Theresa May, 62 anos, chegou ao poder nas semanas caóticas após o referendo em junho de 2016, quando os britânicos votaram para deixar a União Europeia, o que levou à demissão do então primeiro-ministro conservador, David Cameron, de quem ela foi ministra do Interior durante seis anos.
Apesar de ser eurocética, May era a favor da permanência na UE. Ainda assim, envolveu-se pouco na campanha e insistiu na necessidade de limitar a imigração — tema favorito dos defensores do Brexit.
Um ano depois de chegar a Downing Street, May tomou a desastrosa decisão de convocar eleições legislativas antecipadas destinadas para fortalecer a sua posição. Todavia, acabou por perder a maioria absoluta e ficou dependente do apoio do pequeno partido da Irlanda do Norte, DUP, para poder governar.
Desde então, os ataques dos eurocéticos e pró-europeus da sua própria formação bancada vieram abalar a sua posição várias vezes.
Vários ministros abandonaram-na ao longo do caminho tortuoso de uma negociação mais difícil do que se estava à espera, incluindo dois ministros do Brexit, Dominic Raab e David Davis, e o chefe da diplomacia Boris Johnson. Desde então, este último tornou-se num dos adversários mais acirrados de May.
Até agora, Theresa May tem resistido. E seguiu em frente com seu plano Brexit "baseado em estoicismo e perseverança", diz Iain Begg, professor de Ciência Política na London School of Economics, citado pela agência France-Presse.
"Não subestimem Theresa May"
Theresa Brasier — nome de solteira — nasceu a 1 de outubro de 1956, em Eastbourne, uma cidade costeira no sudeste do Reino Unido.
Depois de estudar Geografia na Universidade de Oxford, onde conheceu o marido, Philip, e de trabalhar brevemente no Banco da Inglaterra, deu os primeiros passos na política em 1986, ano em que foi eleita conselheira do distrito londrino de Merton antes de se tornar deputada em 1997.
Ficou conhecida com um discurso, no qual convocou os Tories (conservadores), então muito à direita, a abandonarem seu papel de "nasty party" ("partido sórdido", numa tradução livre).
May descreve-se como uma mulher muito difícil, e o seu atual ministro das Relações Exteriores, Jeremy Hunt, advertiu recentemente: "Não subestimem Theresa May".
Embora os inimigos a tenham acusado de ter pouca visão política, todos reconhecem a sua força de trabalho.

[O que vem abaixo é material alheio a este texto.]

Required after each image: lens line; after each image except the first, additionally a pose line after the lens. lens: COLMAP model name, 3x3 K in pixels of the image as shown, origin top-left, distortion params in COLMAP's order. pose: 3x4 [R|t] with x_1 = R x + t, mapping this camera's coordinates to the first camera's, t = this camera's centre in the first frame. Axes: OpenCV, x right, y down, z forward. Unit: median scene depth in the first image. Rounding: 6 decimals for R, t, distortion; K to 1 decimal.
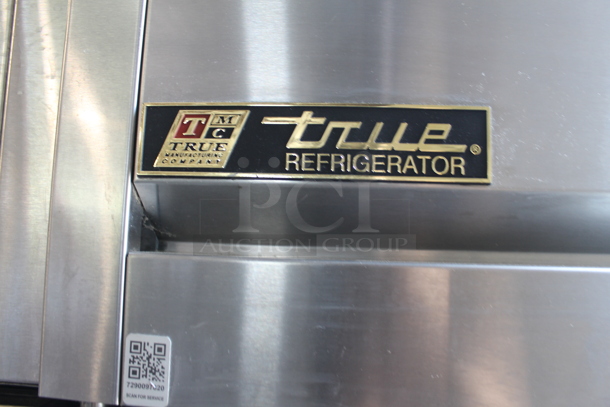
lens RADIAL K [[508.2, 0, 305.0], [0, 508.2, 203.5], [0, 0, 1]] dist [-0.098956, 0.011011]
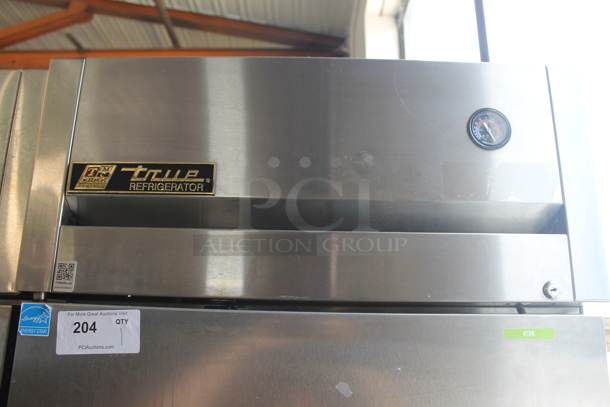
lens RADIAL K [[508.2, 0, 305.0], [0, 508.2, 203.5], [0, 0, 1]] dist [-0.098956, 0.011011]
pose [[0.998491, 0.000929, 0.054910, 0.653774], [0.008360, 0.985631, -0.168707, 0.401161], [-0.054278, 0.168911, 0.984136, -1.347129]]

"Ela é muito diligente, trabalhadora, imersa em detalhes, é muito tecnocrata, muito difícil e pode ser teimosa", disse à AFP o ex-democrata liberal Nick Clegg, vice-primeiro-ministro do governo de coligação de Cameron.
"Todas essas coisas são qualidades muito boas num político do governo", reconheceu Clegg. "Mas nunca vi nela muita imaginação, flexibilidade, instinto, ou visão", acrescentou.